[ExI] Expected Cultural and Genetic Effects in the Present

Lee Corbin lcorbin at rawbw.com
Thu Apr 23 04:31:32 UTC 2009


Jef (Aware) wrote

> On Wed, Apr 22, 2009 at 5:27 AM, Lee Corbin <lcorbin at rawbw.com> wrote:
> 
>> Even *ten* years ago, a white kid I knew
>> mentioned that he went to a math competition
>> here in the bay area, and out of a hundred or
>> so kids there, he was the only white.
>>
>> That's just the reality. Go to the elementary
>> classrooms yourself, and try to talk to kids
>> about math or chess or something, if you don't
>> believe me...
> 
> Lee, you make a good point and I don't dispute that there's some
> genetic component, but I think it's even more to do with culture.

That sounds more plausible than the case in which
I have a tremendous amount of experience, namely,
as a chess instructor for over forty years (with
one U.S. champion to my credit, and eight other
masters). I've just got a very strong feel watching
people play chess, and especially kids: I am seeing
a genuine talent component at work.

(I also happened to once have have a conversation
with my opposite number on the other side of the bay:
his notes compare precisely with mine.)

> I lived in Japan for a few years, and traveled and worked extensively
> throughout Asia for over a dozen years.  I felt at home with the
> people there, to the extent that the culture shock coming "home" to
> big brash barbaric California was greater than the adjustments I made
> as an expat.
> 
> And I saw the same kinds and ranges of personality there as here, and
> roughly the same distribution of intelligence throughout the
> population.

In fact we should expect to have a biased sample here
in America. The kids I see, who appear so effortlessly
talented, are almost all Chinese---and of course there
is a selection immigrant gradient. But still!

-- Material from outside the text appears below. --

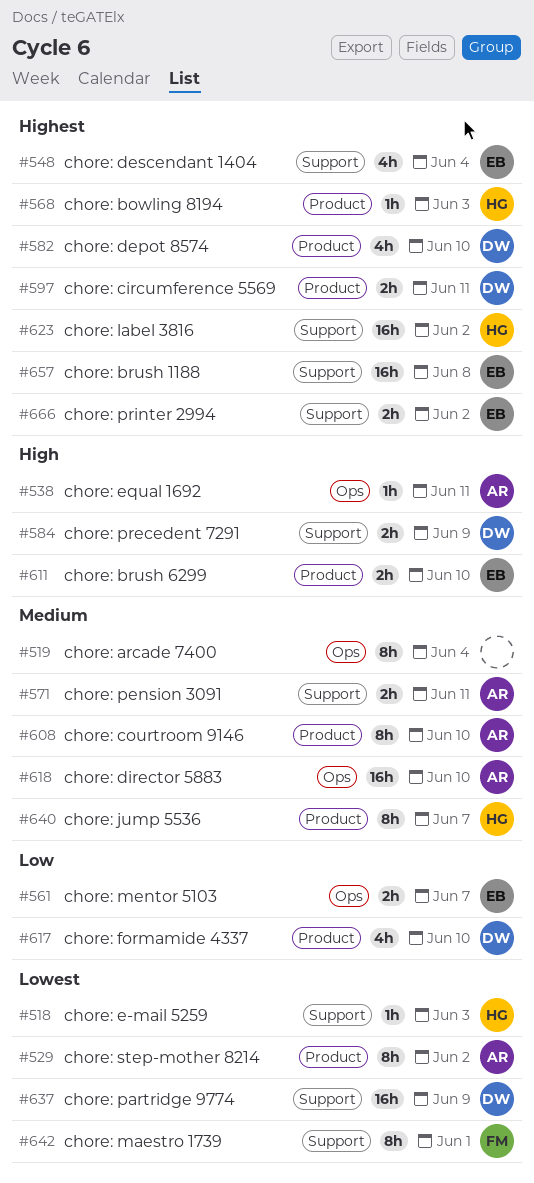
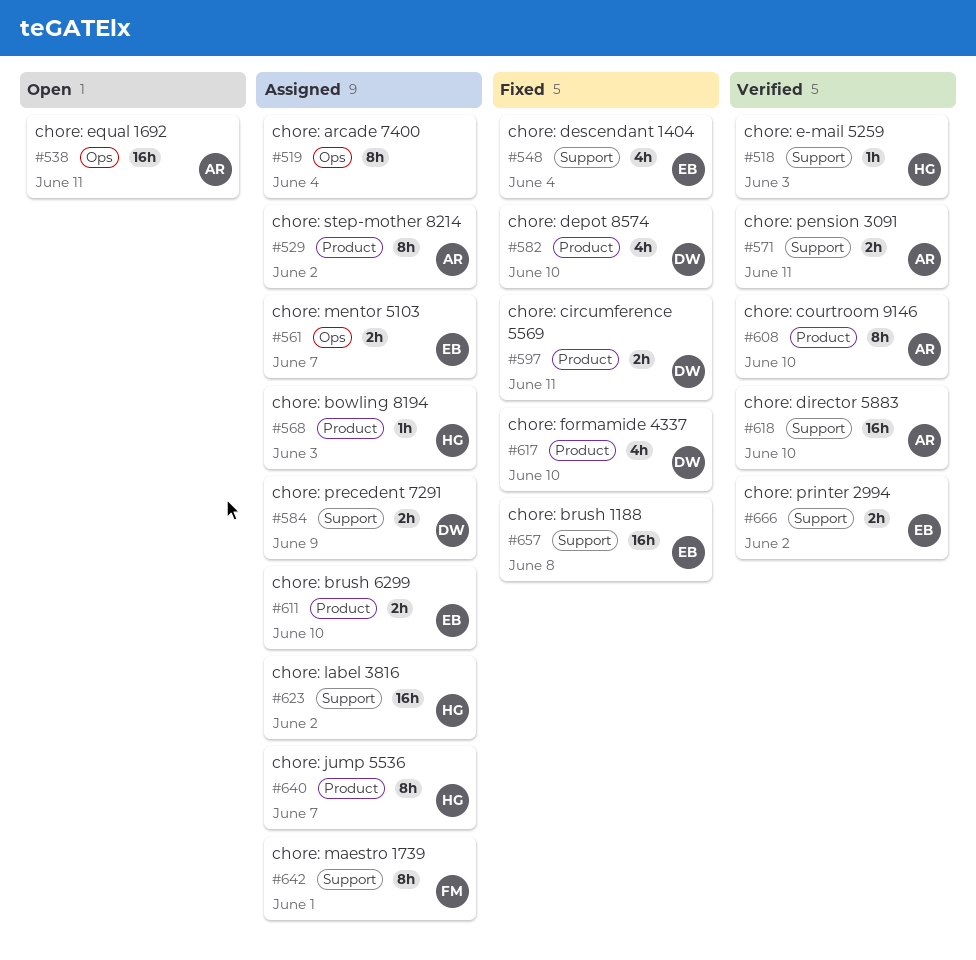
#538, estimate: 1h -> 16h
#618, label: Ops -> Support
#637: present -> none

It's
just over the top (i.e., even matched IQ kids of other
ethnicities don't play chess as well, I think).

> But the biggest difference I saw between smart there and smart people
> here--which still jars me on a daily basis--is the western emphasis
> (incoherent in my opinion) on what an object *is*, contra the Asian
> emphasis on what an object means, based on its relations within
> context.

There must be (or should be) some striking intellectual,
economic, or other competitive results that stem from
this. Any idea what?

(BTW, it's widely thought that the Chinese will be supreme
in chess by and by, and that the reason they're not already
is that by far most of their effort along these lines
goes into Go. On the other hand, we're not seeing SFAIK
unusual numbers of scientific or mathematical breakthroughs
from there.)

> Ironically, over several years on the Extropy list, you were my
> biggest test case.  Trying to see whether a smart, highly verbal,
> highly motivated "rationalist" could ever cross the divide.

On one side, I am the one upbraiding Libertarians all the
time for not seeing our beloved theories in the context
of a given civilization or society. On the other side,
your efforts I hope were not in vain: I do make more of
a conscious effort to be aware of context. Well, sometimes.